1 先日行われたSJJIFの柔術世界選手権について、早川先生が次のようなツィートをされていた。

世界王者量産問題が巷のトピックに。 一人優勝問題、マスター世界一問題、世界大会じゃない世界大会問題は、いにしえの昔より存在します。 モヤる方達がおられるのも良く分かりますが、長年この世界に身を置くものとしては、すべてが柔術の文化という心持ちかな。

早川光由 Mitsuyoshi Hayakawa (@bjjyoshi) / X

 本稿では、早川先生が提起された問題の中から「一人優勝問題」について取り上げてみたい。

 随分と時間が経ってしまったが、以前ある読者の方から頂いたコメントに対する私からの返答も兼ねている。

 ブラジリアン柔術(BJJ)の公式試合では、「一人優勝」という事態がしばしば起こる。

 BJJの公式試合は、①体重別に9階級(無差別級を加えると10階級)②帯色別(白帯から黒帯まで全部で5色)に加えて、③年齢別に(アダルトからマスター7まで全部で8つのカテゴリーが存在する)行われるため、総数で400ものカテゴリーが存在する。

 ほとんどの大会は、400全てのカテゴリーに参加者がエントリーする事はないので、ひとつの大会で400人もの優勝者が生まれる事はない。

 ただ、競技者の絶対数が少ない重量級やマスター5(51歳~)より上のカテゴリーになると、ある参加希望者がエントリーしたものの、後続する参加希望者がおらず、最初にエントリーした者が「一人優勝」として扱われるのである。

 一般論として、「一人優勝」した人が悪いわけでは「全くない」。

 「一人優勝」した人は、試合をしようと参加費を払ってエントリーしたにも関わらず、運悪く後続する参加者が現れず、試合が成立しなかっただけなので、試合不成立について「一人優勝」者が責められるべきいわれは全くない。

2 早川先生が「一人優勝問題」として、これから述べるような事案を念頭に置いていたのかは定かではないが、私が問題ある「一人優勝」と考える事例を紹介しよう。

 BJJの公式試合には(別にBJJに限った話ではないが)、参加申し込みに期限が設けられている。

 ごく稀に、自分のカテゴリーにエントリーが無い事を確認した上で、参加申し込み期限の直前にエントリーし、「一人優勝」として表彰台に上がる者がいる。

 一度でもBJJの公式試合に出た事のある人ならば、そうした「一人優勝」に・・・一試合も勝っていないのだから・・・何の価値もない事は分かっているのだが、それでも彼は(SJJIFの場合)世界チャンピオンになってしまうのである。

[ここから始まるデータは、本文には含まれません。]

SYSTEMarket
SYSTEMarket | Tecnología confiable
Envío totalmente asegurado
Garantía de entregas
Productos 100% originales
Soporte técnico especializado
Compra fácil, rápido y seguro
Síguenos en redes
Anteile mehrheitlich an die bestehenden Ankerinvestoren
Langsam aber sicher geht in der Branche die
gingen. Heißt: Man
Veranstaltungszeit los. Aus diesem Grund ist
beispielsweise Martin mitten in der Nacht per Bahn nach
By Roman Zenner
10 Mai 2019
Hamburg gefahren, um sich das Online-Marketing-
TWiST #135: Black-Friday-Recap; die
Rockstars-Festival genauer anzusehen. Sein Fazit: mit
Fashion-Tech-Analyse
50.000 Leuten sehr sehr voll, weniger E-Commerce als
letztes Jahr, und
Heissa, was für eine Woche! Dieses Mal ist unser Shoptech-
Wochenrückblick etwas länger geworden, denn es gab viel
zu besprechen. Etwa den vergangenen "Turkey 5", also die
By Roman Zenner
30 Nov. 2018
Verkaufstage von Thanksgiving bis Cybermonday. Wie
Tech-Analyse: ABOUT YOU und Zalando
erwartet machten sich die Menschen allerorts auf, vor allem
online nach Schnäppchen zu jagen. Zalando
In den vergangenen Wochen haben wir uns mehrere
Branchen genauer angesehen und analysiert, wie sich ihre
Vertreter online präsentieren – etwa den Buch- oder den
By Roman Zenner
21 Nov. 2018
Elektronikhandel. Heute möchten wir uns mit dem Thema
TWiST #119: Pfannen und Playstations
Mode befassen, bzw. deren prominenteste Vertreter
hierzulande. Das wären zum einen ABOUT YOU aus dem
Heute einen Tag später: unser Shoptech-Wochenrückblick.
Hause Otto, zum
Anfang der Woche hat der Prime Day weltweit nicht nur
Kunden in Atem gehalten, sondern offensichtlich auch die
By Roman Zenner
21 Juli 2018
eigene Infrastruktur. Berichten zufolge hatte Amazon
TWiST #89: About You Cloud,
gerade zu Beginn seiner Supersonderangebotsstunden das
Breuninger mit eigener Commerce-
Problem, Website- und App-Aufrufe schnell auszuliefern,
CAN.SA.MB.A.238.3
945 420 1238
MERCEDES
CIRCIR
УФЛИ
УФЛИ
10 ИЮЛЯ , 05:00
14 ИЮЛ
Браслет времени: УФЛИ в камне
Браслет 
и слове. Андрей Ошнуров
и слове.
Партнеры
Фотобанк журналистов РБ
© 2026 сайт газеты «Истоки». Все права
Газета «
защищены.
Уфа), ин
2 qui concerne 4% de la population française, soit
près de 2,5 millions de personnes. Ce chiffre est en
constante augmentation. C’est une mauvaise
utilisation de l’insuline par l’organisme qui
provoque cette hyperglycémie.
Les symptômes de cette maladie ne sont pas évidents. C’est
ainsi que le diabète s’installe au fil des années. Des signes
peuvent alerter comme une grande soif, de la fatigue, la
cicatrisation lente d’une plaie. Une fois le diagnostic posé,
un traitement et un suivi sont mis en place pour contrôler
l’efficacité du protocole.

 そして、彼が表彰式で金メダルを授与されている画像をSNSにアップロードすれば、BJJに興味のない世の中の99%の人がそれを見ると、彼について「この人は柔術の世界チャンピオンなんだ!」と誤解してしまうのである。

 事前に私が予想していた通り、そういう者が今回もいた。

 彼は、金で「世界チャンピオン」という地位を買っただけで、実力で「世界チャンピオン」になったわけでも何でもない。

 そうした己の姿をSNSにアップロードする事は、私の感覚では「恥さらし」にしか見えないのだが、どうも彼は私とは「恥」の感覚が異なっているらしい。

3 「武士道とは死ぬことと見つけたり」というフレーズで有名な「葉隠」という書物がある。

 先の大戦時に、戦地に赴く若者達の必読書だったせいもあってか、「葉隠」はとにかく「死に急ぐ」事を推奨する「死の哲学」を説いた書物であるかのように誤解している人もいる。

 だが、実際に手に取って読んで見ると、それとは全く真逆の事が書いてある。

 「葉隠」の(私が理解した)骨子は、要するに「いつ死んでも恥ずかしくないよう、一日一日を精一杯生きなさい」というメッセージに尽きる。

 裏を返して言えば、毎日を周囲から見て「恥ずかしくない」よう必死に生きていれば、いつ死んでも己に「恥じる」所はない、という「生の哲学」を説いたのが「葉隠」なのである。

 「一人優勝」した姿をSNSに嬉々としてアップいる彼の姿は、BJJ実践者にとっては滑稽であるが、彼もまたリアル(家族・地域社会・職場or学校)では承認欲求の充足が調達出来ずに、ネットという「第四空間」にしか居場所がない現代人の典型例のように見える。

 「恥」の感覚は、リアルで顔の見える範囲の人々を相手に、「自分がどう見えるか?」と問う事によって始めて引き起こされる。 
 もし、リアル世界で彼の動向を気にする人が誰もいなければ、「周りから自分がどう見えるか?」を問う必要もない。

 「第四空間」としてのネットに生き、フォロワー数というデジタル「数」にしか興味のない人にとっては、(リアルな周りの目を気にする必要がないので)「恥」の意識が生まれようがなく、さらに、彼ないし彼女に信仰心がなければ、(宗教的戒律に違反した際に惹起される)「罪」の意識を感じる事もない。

 「恥」の意識も「罪」の意識もない人というのは、結局のところ「道徳心」のない人を意味している。
 「道徳心」のない人は、いかなる道徳的な批判も通用しないという意味で、倫理的には「無敵の人」である。

 「一人優勝問題」を解決するためには、試合不成立の場合、「一人優勝」として表彰するのではなく、参加費を返金するのが最もシンプルで効果的な対応だと思うのだが、なぜか?BJJの公式試合ではそのような取り扱いはなされていない。
 
 こうした問題が生じる原因は、「無敵の人」の道徳心の欠如とBJJの大会における制度設計の不備のどちらに帰せられるべきなのだろうか?